Tipp: Vor dem ersten Befüllen noch mal (barfuß) über den Poolboden gehen und alle Falten glatt streichen. Das Gleiche nochmal, wenn der Pool mit ca. 10 cm Wasser befüllt ist und einen letzten Check machen. Wenn der Pool erst einmal randvoll ist, lassen sich die Falten aufgrund des Wasserdrucks nicht mehr glätten.
4.3 Anschluss der Schläuche

4.4 Aufbau der Sandpumpe

- Pumpe möglichst niedrig im Verhältnis zur Wasseroberfläche aufbauen.
- Auf ein kleines Podest ca. 5 -10 cm über dem Boden stellen (bei uns eine kleine Palette) als Schutz vor Wasser, dass sich bei undichten Schläuchen oder Verbindungen schon mal auf dem Boden sammeln kann.
- Auch von oben und seitlich vor Spritzwasser geschützt aufstellen (bei uns ein kleines Spielhaus).
- Ein Stromanschluss in ausreichend sicherer Entfernung sollte vorhanden sein.
Tipp: An der Pumpe befindet sich meist ein Vorfilter, der angeschraubt werden kann. Auf dem Gewinde sollte für eine erhöhte Dichtigkeit Kunststoff-Dichtungsstreifen mit eingedreht werden.

4.5 Aufbau des Sandfilters
- Sandfilter mit Filtersand befüllen (im Poolbedarf erhältlich).
- Den Sandfilter je nach Herstellerangabe ca. zu 3/4 füllen.
Tipp: Beim Einfüllen des Sandes darauf achten, dass kein Sand in das in der Mitte liegende Rohr mit den weiter unten angebrachten feinen Filterverzweigungen kommt. In unserem Fall wurde eine passende Abdeckung mitgeliefert.

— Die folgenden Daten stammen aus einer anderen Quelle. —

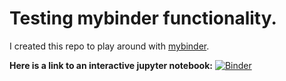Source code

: # Testing mybinder functionality.

I created this repo to play around with [mybinder](https://mybinder.org).


**Here is a link to an interactive jupyter notebook:** [![Binder](https://mybinder.org/badge_logo.svg)](https://mybinder.org/v2/gh/alistair-clark/test-mybinder/c72a3907f72fe6d25e6adeef22b0d0f4b9abfea9?filepath=%2Ftest_notebook_1.ipynb)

4.6 Steuerungsaufsatz auf dem Sandfilter verschrauben

4.7 Sandfilter mit der dazugehörigen Pumpe verbinden
- Verbindung der Pumpe zum Sandfilter herstellen: Anschluss mit dem Aufdruck: „Pumpe“ am Sandfilter mit der eigentlichen Pumpe verbinden (im Bild unten rechts)

4.8 Sandfilterpumpe mit den Anschlüssen am Pool verbinden
- Verbindung des Sandfilters vom „Ausgang Pool“ zum Pool „Anschluss A“ (der höher gelegene Anschluss) herstellen.

4.9 Wichtig für die Inbetriebnahme:
- Bevor die Pumpe startet, muss das komplette Pumpen- und Sandfiltersystem mit Wasser gefüllt sein. Wichtig: Es darf keine Luft mehr im System sein.
- Einschalten erst nach Befüllung des Pools und Sicherstellen, dass der Schlauch vom Poolauslass bis zur Pumpe komplett mit Wasser gefüllt ist und keine Luft mehr enthält.
Tipp: Falls die Pumpe nicht ansaugt, kann es helfen, den oberen Drehverschluss des Pumpen-Vorfilters zu öffnen, um so das Wasser durch das Gefälle (vom Pool zur Pumpe) in die Pumpe laufen zu lassen. Dies kann dabei helfen, die noch im Schlauch enthaltene Luft, entweichen zu lassen. Nach Einschalten des Systems dauert es es etwa 1 bis 2 Minuten, bis sich der Wasserkreislauf Pumpe / Sandfilter stabilisiert hat.Achtung! Regelmäßig den Druck kontrollieren:
- Druck im Sandfilter regelmäßig überprüfen
- In unserem Beispiel darf der Druck niemals 0,5 bar überschreiten (abhängig davon welche Pumpe ihr nutzt – kann der Grenzwert bei euch anders sein – Herstellerangaben beachten!).
- Falls dies der Fall ist, muss die Pumpe rückgespült werden, d. h. ein „Rewash“ gemacht werden. → Damit ist die Reinigung, „Rückspülung“ des Filtersandes gemeint.
- Läuft das System unruhig, kann noch irgendwo Luft im System sein. Diese kann – wie im „Tipp“ oben beschrieben – wieder aus dem Schlauch heraus gelassen werden.